Asian Economy Stands to Lose From a Protectionist Trump

The U.S. has voted Donald Trump as its 45th President, sending shockwaves throughout the world as many had expected Hillary Clinton to break the highest glass ceiling and emerge as the winner. Now that he is President, a cloud of uncertainty blankets over Asia and its economy as Trump threatened during his campaign that he would cancel the pending Trans-Pacific Partnership deal if he wins.

The TPP deal has been the goal of President Barack Obama but despite its potential benefits, including the generation of new jobs and a competitive advantage for U.S. firms in international markets, it has been opposed by Trump.

Trump has dubbed the TPP as a “terrible deal” and was firm about his protectionist stance throughout his campaign.  Trump – who also campaigned against immigration and globalization – has accused a handful of Asian countries for taking away jobs from the US.

Trump’s protectionist trade policy will certainly affect Asia, particularly China and other Asian countries, such as the Philippines, that have benefited from the outsourcing and offshoring activities of U.S. businesses.

George Magnus, senior independent economic adviser at UBS Group AG, says the $11 trillion Asian economy stands to lose from a more protectionist America.

Natixis Research says that the direct effect of protectionism on China will be that imports tariffs are very likely to be imposed on Chinese imports, which is of course bad for China. Trump has described China as a "grand master" at currency manipulation and has threatened punitive tariffs of up to 45 percent on the country’s imports, a step that Commonwealth Bank of Australia estimated would cut China’s shipments to the the U.S. by 25 percent in the first year.

For countries such as the Philippines, the country’s BPO industry, which has underpinned the economy for many years, could take a hit since Trump has threatened to increase the tax on U.S. companies outsourcing jobs to foreign workers. Based on data from the Central Bank of the Philippines, about 70 percent of the country’s BPO revenues were sourced from the US.

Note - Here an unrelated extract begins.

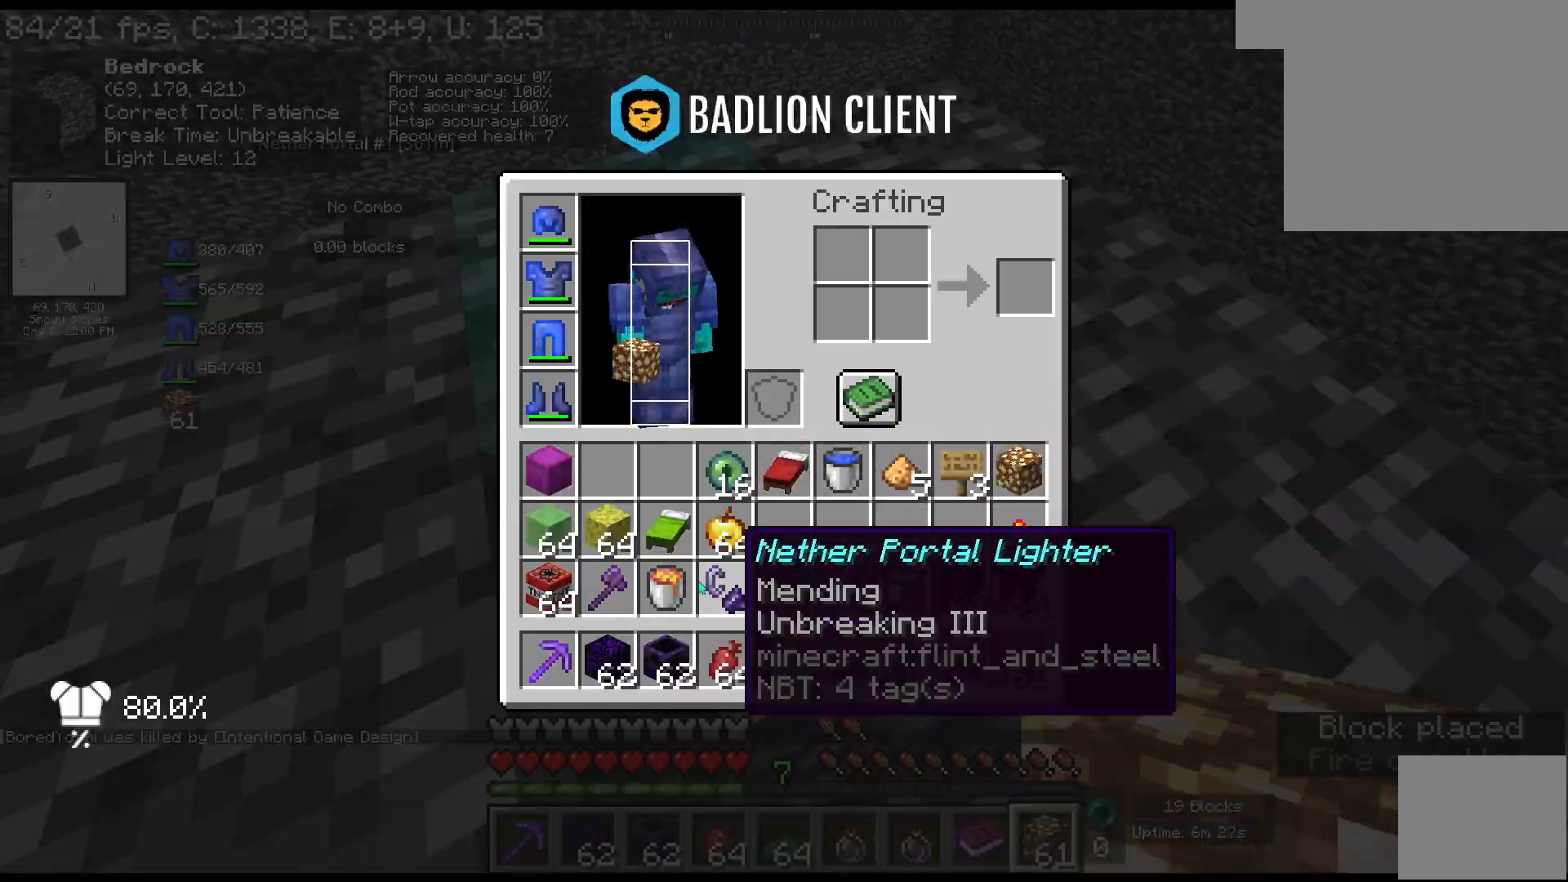
{"keys": ["space"], "mouse": [], "events": [[300, "space", "down"]]}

One of Washington’s most important economic and strategic partners in Asia is Singapore, which is likely to be affected under a Trump presidency. The US is one of Singapore’s biggest trade partners, and the island nation hosts a key US military logistics base and allows the rotational deployment of US littoral combat ships out of its naval bases.

“Any rise in trade protectionism and threats to global security will have a strong negative impact on Singapore’s open economy,” says Bernard Aw, a Singapore-based economist with IHS Markit. “Increasing volatility in global financial markets, including major swings in commodity prices may also affect Singapore indirectly.”

In a report, the Macquarie Group noted that the Singapore dollar is most at risk after a Trump win, because its central bank, the Monetary Authority of Singapore, would be inclined to cut rates given the already 'fragile' state of the domestic economy.

“With Trump holding an anti-free trade stance, we are likely to see negative impact on US trade and investment in Asia. As Trump looks to bring US businesses back to the homeland and punish companies outsourcing manufacturing abroad, it will be bad news for factories in Asia,” says Guo Yu, Head of Asia Research at Verisk Maplecroft. 

Yu notes that the death of the TPP deal is not something Japan wants to see. The TPP was projected to boost Japan’s GDP by 2.7% by 2030.

“Any sign that the US is now a less than reliable partner on trade will make Manila even more regionally-focused and turn it towards Beijing and Tokyo to fill the gap. Likewise, Malaysia and Indonesia will continue to look to China and other regional peers for investment and partnership,” concludes Yu.

Trump’s monetary policy

Trump’s surprising victory could also put more pressure on the U.S. Federal Reserve. During the campaign, Trump has often criticized the U.S. Federal Reserve, and in particular Janet Yellen, for being too dovish.

Trump’s problem with Yellen is that she has been supporting Obama and, thus, Hillary Clinton by keeping extremely lax monetary conditions. Before the polls, he said he would replace her if he were to become President. Yellen’s term as chair ends in early 2018.

On the campaign trail, Trump announced his support for low interest rates, but later he accused the central bank and Yellen of keeping interest rates low to help President Barack Obama and, by implication, Democratic nominee Hillary Clinton.

Since he has criticized Yellen for holding rates low, the market is betting Trump will bring higher inflation and interest rates. 

Higher interest rate could depress growth in Asian economies. Analysts believed higher US rates could pose a challenge to a number of emerging market economies - particularly across Asia, a top exporter to the US - by pushing up bond yields, augmenting capital outflows and depreciating currencies.